- BRIEF
Copy the data verbatim, from its beginning through the line containing "17: (442, 357)", and leave the pictures out of your answer.
—————
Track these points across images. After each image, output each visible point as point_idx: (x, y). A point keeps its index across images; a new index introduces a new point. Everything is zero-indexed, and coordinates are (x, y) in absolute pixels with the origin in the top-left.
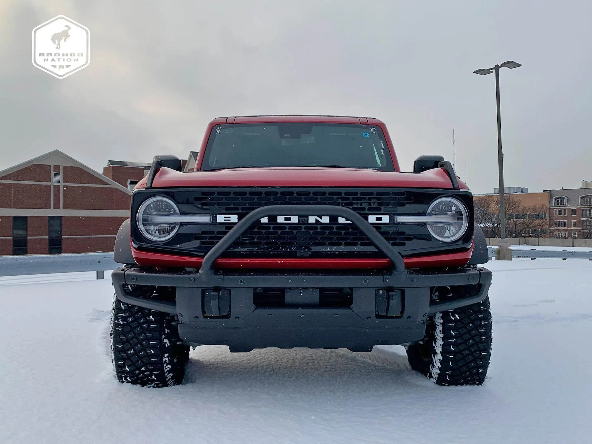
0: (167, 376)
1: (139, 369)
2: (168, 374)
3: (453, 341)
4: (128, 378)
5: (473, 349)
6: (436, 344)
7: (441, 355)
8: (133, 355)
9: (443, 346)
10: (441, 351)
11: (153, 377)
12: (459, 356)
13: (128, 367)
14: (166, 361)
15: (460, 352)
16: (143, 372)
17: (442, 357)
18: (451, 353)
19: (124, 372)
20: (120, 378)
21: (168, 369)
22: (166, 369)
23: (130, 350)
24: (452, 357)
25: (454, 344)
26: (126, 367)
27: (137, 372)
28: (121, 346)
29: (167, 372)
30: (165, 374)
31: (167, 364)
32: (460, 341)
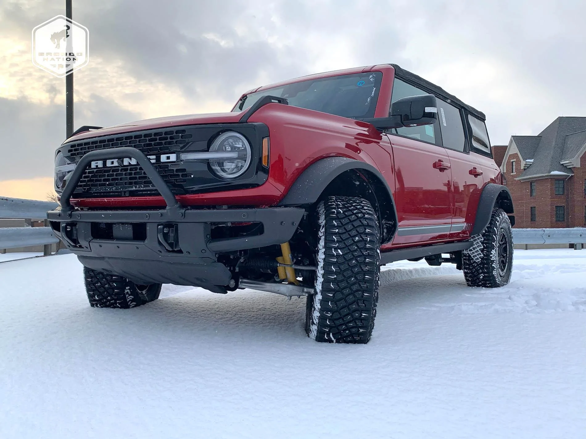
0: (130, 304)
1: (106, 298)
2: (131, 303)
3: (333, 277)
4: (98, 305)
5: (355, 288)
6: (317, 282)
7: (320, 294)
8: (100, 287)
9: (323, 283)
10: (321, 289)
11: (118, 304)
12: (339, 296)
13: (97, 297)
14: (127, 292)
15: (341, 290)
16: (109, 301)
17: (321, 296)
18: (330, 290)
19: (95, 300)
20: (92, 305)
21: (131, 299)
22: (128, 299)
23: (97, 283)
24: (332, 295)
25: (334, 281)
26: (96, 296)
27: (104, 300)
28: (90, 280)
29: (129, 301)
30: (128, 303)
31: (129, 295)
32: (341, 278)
—————
- RESULT OF THE EXERCISE
Track these points across images. After each image, output each visible point as point_idx: (x, y). A point keeps its index across images; a new index introduces a new point. Everything is zero-indexed, and coordinates are (x, y) in absolute pixels with the origin in the top-left.
0: (167, 376)
1: (139, 369)
2: (168, 374)
3: (453, 341)
4: (128, 378)
5: (473, 349)
6: (436, 344)
7: (441, 355)
8: (133, 355)
9: (443, 346)
10: (441, 351)
11: (153, 377)
12: (459, 356)
13: (128, 367)
14: (166, 361)
15: (460, 352)
16: (143, 372)
17: (442, 357)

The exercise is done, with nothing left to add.